##### TEXT EXTRACT

Mark: So I think it’s good kind of team morale to, if you have management trying to contribute in some way other than just going to meetings and so on.

Deirdre: Yep.

Thomas: Awesome. That’s a, that’s probably a good place for us to wrap this up. Mark, can’t thank you enough for taking the time to talk to us right now. Your work has always been super fascinating, but like, it’s fascinating in multiple dimensions here. And it’s really generous of you to kind of, I know, like, you don’t want these presentations getting out necessarily, but I really appreciate you helping me win arguments on hacker News. So.

Mark: Yeah, no problem. If you’ve got any other fights on hacker News, drop me a message and I’ll come in and sort it out. Not that I think anyone there will talk to me.

Deirdre: All right, thanks for having me. Security cryptography, whatever, is a side project from Deirdre Connolly, Thomas Tatzak, and dear David Adrian. Our editor is Nettie Smith. You can find the podcast online at SCW Pod and the hosts online at Durhamcrustallum, QPF, and avidcadrian. You can buy merch online@merchecuritycreatographywhatever.com dot. If you like the pod, give us a five star review on Apple podcasts or wherever you rate your favorite podcast. Thank you for listening.

David: What’s this? It’s more security cryptography, whatever. After dark. And because I wasn’t on earlier, now Thomas and I are going to continue talking about, you know, just the market for, for exploits. And once again, we do really want to greatly thank Mark for. For coming on. But now it is nighttime and it’s time to talk about it.

Thomas: Wait.

David: With Thomas.

Thomas: Well done, David.

David: Yeah, I guess we learned that there is no market for logout zservs. Thomas, how does that make you feel?

Thomas: All right, so, yeah, I mean, I don’t know. I’m glad to be talking to you about this just now. Right. So I guess, like, I have, like, I have a couple of takes based on that conversation, which is like his whole spiel, everything he’s doing is kind of mind blowing for me. It’s really super. Like, just the raw facts are pretty interesting to me. I’ve had, like, this, like, there’s some bullshit that I have been on about exploit sales for a long time, and like, I was about to not ironically use the term, the term confirming my priors, but I feel my priors somewhat strengthened. Right.

David: Do you feel that you confirm your priors frequently?

Thomas: I feel the urge to use those words somewhat regularly, and I try to stop myself. So I’m going to list off some priors and you can tell me how sane they sound in light of that conversation. Right, so, prior the first. I have a general belief that when it comes to marketing vulnerabilities or exploits, that there are no saleable loans or exploits that don’t fit into a pre existing business model. And what I mean by that is you heard Mark talking about how, sorry.

##########
##### EXTRACTED ENTRIES

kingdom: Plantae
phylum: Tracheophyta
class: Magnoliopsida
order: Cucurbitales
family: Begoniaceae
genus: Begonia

##########

DIRECTIONS:
[1] Reproduce the passage of the podcast transcript starting with "Deirdre: Yep." and going on through "talk to me.".
[2] In the podcast transcript, who is named as the editor?

RESULTS FOR THE EXERCISE:
[1]
Deirdre: Yep.

Thomas: Awesome. That’s a, that’s probably a good place for us to wrap this up. Mark, can’t thank you enough for taking the time to talk to us right now. Your work has always been super fascinating, but like, it’s fascinating in multiple dimensions here. And it’s really generous of you to kind of, I know, like, you don’t want these presentations getting out necessarily, but I really appreciate you helping me win arguments on hacker News. So.

Mark: Yeah, no problem. If you’ve got any other fights on hacker News, drop me a message and I’ll come in and sort it out. Not that I think anyone there will talk to me.

[2] Nettie Smith